→ Exercise goal:
Reproduce the entries below, please. Keep every character the same.

(Beginning of Material to process)

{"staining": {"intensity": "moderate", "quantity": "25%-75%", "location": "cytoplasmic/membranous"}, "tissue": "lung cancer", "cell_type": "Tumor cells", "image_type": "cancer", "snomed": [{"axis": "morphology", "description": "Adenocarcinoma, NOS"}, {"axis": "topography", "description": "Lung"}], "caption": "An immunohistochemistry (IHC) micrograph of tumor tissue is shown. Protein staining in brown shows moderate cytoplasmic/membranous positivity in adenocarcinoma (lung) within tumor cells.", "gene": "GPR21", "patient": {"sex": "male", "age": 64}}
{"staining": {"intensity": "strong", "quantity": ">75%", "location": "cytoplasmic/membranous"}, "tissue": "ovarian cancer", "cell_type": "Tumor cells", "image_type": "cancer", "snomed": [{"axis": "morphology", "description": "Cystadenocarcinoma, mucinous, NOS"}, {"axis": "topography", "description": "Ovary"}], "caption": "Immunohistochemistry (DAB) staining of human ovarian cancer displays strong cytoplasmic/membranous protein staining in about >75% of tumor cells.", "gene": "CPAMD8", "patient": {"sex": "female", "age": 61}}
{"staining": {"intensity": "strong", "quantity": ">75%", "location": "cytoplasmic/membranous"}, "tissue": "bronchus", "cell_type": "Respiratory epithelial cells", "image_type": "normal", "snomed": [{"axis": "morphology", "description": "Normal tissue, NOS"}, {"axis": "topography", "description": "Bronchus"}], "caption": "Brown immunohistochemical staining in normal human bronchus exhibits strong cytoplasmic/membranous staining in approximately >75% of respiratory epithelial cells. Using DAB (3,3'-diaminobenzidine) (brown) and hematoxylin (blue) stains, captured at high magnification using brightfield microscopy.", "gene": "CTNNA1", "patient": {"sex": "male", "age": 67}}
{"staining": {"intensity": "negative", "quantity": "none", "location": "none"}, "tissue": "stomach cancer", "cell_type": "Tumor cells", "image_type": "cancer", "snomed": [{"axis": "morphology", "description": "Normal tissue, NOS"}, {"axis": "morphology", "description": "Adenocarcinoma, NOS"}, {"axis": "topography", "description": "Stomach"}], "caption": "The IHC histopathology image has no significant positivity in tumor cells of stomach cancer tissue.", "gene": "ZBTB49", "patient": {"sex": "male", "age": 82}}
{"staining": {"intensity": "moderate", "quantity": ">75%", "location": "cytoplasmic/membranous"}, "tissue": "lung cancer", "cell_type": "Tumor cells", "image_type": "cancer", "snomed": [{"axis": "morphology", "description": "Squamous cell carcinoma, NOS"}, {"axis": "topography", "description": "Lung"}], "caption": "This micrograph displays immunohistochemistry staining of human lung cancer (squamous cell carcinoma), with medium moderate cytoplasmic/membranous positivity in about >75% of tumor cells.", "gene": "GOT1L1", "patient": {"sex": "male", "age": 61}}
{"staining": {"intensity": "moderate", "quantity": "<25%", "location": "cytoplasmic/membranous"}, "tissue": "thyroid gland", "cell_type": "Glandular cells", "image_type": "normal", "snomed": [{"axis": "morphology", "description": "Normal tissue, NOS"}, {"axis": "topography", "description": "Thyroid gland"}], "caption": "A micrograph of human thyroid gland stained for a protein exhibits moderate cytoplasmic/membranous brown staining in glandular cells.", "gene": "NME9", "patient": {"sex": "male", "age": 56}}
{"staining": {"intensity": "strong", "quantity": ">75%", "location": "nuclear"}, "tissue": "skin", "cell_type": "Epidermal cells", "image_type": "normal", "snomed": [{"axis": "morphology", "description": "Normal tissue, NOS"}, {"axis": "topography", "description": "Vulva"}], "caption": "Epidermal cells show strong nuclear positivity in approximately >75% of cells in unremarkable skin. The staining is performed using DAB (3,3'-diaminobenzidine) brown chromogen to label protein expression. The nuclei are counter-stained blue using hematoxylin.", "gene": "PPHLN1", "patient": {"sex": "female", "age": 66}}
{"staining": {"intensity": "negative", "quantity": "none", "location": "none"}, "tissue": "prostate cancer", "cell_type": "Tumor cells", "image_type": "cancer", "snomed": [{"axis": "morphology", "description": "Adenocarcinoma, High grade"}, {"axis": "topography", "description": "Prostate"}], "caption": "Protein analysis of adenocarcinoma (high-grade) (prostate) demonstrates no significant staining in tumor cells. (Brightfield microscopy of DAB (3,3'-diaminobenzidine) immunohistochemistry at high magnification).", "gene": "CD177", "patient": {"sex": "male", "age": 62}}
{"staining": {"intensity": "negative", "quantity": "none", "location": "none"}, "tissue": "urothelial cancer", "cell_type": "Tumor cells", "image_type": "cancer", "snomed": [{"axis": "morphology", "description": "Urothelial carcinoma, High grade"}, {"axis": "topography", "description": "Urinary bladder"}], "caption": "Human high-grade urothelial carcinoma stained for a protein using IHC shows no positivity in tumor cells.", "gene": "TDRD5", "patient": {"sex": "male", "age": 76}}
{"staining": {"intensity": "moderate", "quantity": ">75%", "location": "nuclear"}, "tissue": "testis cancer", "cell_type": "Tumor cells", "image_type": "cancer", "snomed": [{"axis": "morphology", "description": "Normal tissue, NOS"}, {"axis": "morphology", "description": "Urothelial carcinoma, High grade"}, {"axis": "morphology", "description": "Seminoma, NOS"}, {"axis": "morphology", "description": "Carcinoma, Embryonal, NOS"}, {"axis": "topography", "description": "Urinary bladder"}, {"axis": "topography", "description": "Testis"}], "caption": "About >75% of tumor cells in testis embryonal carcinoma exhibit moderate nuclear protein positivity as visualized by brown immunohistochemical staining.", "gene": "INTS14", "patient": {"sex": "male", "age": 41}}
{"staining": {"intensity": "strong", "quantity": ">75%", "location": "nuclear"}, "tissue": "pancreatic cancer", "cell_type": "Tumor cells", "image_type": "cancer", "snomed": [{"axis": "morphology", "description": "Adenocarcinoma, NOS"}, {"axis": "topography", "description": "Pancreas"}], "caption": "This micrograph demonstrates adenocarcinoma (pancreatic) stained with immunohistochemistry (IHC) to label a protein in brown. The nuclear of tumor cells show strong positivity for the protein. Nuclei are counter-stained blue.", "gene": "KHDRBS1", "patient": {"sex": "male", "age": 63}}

(End of Material to process)

→ Reply:
{"staining": {"intensity": "moderate", "quantity": "25%-75%", "location": "cytoplasmic/membranous"}, "tissue": "lung cancer", "cell_type": "Tumor cells", "image_type": "cancer", "snomed": [{"axis": "morphology", "description": "Adenocarcinoma, NOS"}, {"axis": "topography", "description": "Lung"}], "caption": "An immunohistochemistry (IHC) micrograph of tumor tissue is shown. Protein staining in brown shows moderate cytoplasmic/membranous positivity in adenocarcinoma (lung) within tumor cells.", "gene": "GPR21", "patient": {"sex": "male", "age": 64}}
{"staining": {"intensity": "strong", "quantity": ">75%", "location": "cytoplasmic/membranous"}, "tissue": "ovarian cancer", "cell_type": "Tumor cells", "image_type": "cancer", "snomed": [{"axis": "morphology", "description": "Cystadenocarcinoma, mucinous, NOS"}, {"axis": "topography", "description": "Ovary"}], "caption": "Immunohistochemistry (DAB) staining of human ovarian cancer displays strong cytoplasmic/membranous protein staining in about >75% of tumor cells.", "gene": "CPAMD8", "patient": {"sex": "female", "age": 61}}
{"staining": {"intensity": "strong", "quantity": ">75%", "location": "cytoplasmic/membranous"}, "tissue": "bronchus", "cell_type": "Respiratory epithelial cells", "image_type": "normal", "snomed": [{"axis": "morphology", "description": "Normal tissue, NOS"}, {"axis": "topography", "description": "Bronchus"}], "caption": "Brown immunohistochemical staining in normal human bronchus exhibits strong cytoplasmic/membranous staining in approximately >75% of respiratory epithelial cells. Using DAB (3,3'-diaminobenzidine) (brown) and hematoxylin (blue) stains, captured at high magnification using brightfield microscopy.", "gene": "CTNNA1", "patient": {"sex": "male", "age": 67}}
{"staining": {"intensity": "negative", "quantity": "none", "location": "none"}, "tissue": "stomach cancer", "cell_type": "Tumor cells", "image_type": "cancer", "snomed": [{"axis": "morphology", "description": "Normal tissue, NOS"}, {"axis": "morphology", "description": "Adenocarcinoma, NOS"}, {"axis": "topography", "description": "Stomach"}], "caption": "The IHC histopathology image has no significant positivity in tumor cells of stomach cancer tissue.", "gene": "ZBTB49", "patient": {"sex": "male", "age": 82}}
{"staining": {"intensity": "moderate", "quantity": ">75%", "location": "cytoplasmic/membranous"}, "tissue": "lung cancer", "cell_type": "Tumor cells", "image_type": "cancer", "snomed": [{"axis": "morphology", "description": "Squamous cell carcinoma, NOS"}, {"axis": "topography", "description": "Lung"}], "caption": "This micrograph displays immunohistochemistry staining of human lung cancer (squamous cell carcinoma), with medium moderate cytoplasmic/membranous positivity in about >75% of tumor cells.", "gene": "GOT1L1", "patient": {"sex": "male", "age": 61}}
{"staining": {"intensity": "moderate", "quantity": "<25%", "location": "cytoplasmic/membranous"}, "tissue": "thyroid gland", "cell_type": "Glandular cells", "image_type": "normal", "snomed": [{"axis": "morphology", "description": "Normal tissue, NOS"}, {"axis": "topography", "description": "Thyroid gland"}], "caption": "A micrograph of human thyroid gland stained for a protein exhibits moderate cytoplasmic/membranous brown staining in glandular cells.", "gene": "NME9", "patient": {"sex": "male", "age": 56}}
{"staining": {"intensity": "strong", "quantity": ">75%", "location": "nuclear"}, "tissue": "skin", "cell_type": "Epidermal cells", "image_type": "normal", "snomed": [{"axis": "morphology", "description": "Normal tissue, NOS"}, {"axis": "topography", "description": "Vulva"}], "caption": "Epidermal cells show strong nuclear positivity in approximately >75% of cells in unremarkable skin. The staining is performed using DAB (3,3'-diaminobenzidine) brown chromogen to label protein expression. The nuclei are counter-stained blue using hematoxylin.", "gene": "PPHLN1", "patient": {"sex": "female", "age": 66}}
{"staining": {"intensity": "negative", "quantity": "none", "location": "none"}, "tissue": "prostate cancer", "cell_type": "Tumor cells", "image_type": "cancer", "snomed": [{"axis": "morphology", "description": "Adenocarcinoma, High grade"}, {"axis": "topography", "description": "Prostate"}], "caption": "Protein analysis of adenocarcinoma (high-grade) (prostate) demonstrates no significant staining in tumor cells. (Brightfield microscopy of DAB (3,3'-diaminobenzidine) immunohistochemistry at high magnification).", "gene": "CD177", "patient": {"sex": "male", "age": 62}}
{"staining": {"intensity": "negative", "quantity": "none", "location": "none"}, "tissue": "urothelial cancer", "cell_type": "Tumor cells", "image_type": "cancer", "snomed": [{"axis": "morphology", "description": "Urothelial carcinoma, High grade"}, {"axis": "topography", "description": "Urinary bladder"}], "caption": "Human high-grade urothelial carcinoma stained for a protein using IHC shows no positivity in tumor cells.", "gene": "TDRD5", "patient": {"sex": "male", "age": 76}}
{"staining": {"intensity": "moderate", "quantity": ">75%", "location": "nuclear"}, "tissue": "testis cancer", "cell_type": "Tumor cells", "image_type": "cancer", "snomed": [{"axis": "morphology", "description": "Normal tissue, NOS"}, {"axis": "morphology", "description": "Urothelial carcinoma, High grade"}, {"axis": "morphology", "description": "Seminoma, NOS"}, {"axis": "morphology", "description": "Carcinoma, Embryonal, NOS"}, {"axis": "topography", "description": "Urinary bladder"}, {"axis": "topography", "description": "Testis"}], "caption": "About >75% of tumor cells in testis embryonal carcinoma exhibit moderate nuclear protein positivity as visualized by brown immunohistochemical staining.", "gene": "INTS14", "patient": {"sex": "male", "age": 41}}
{"staining": {"intensity": "strong", "quantity": ">75%", "location": "nuclear"}, "tissue": "pancreatic cancer", "cell_type": "Tumor cells", "image_type": "cancer", "snomed": [{"axis": "morphology", "description": "Adenocarcinoma, NOS"}, {"axis": "topography", "description": "Pancreas"}], "caption": "This micrograph demonstrates adenocarcinoma (pancreatic) stained with immunohistochemistry (IHC) to label a protein in brown. The nuclear of tumor cells show strong positivity for the protein. Nuclei are counter-stained blue.", "gene": "KHDRBS1", "patient": {"sex": "male", "age": 63}}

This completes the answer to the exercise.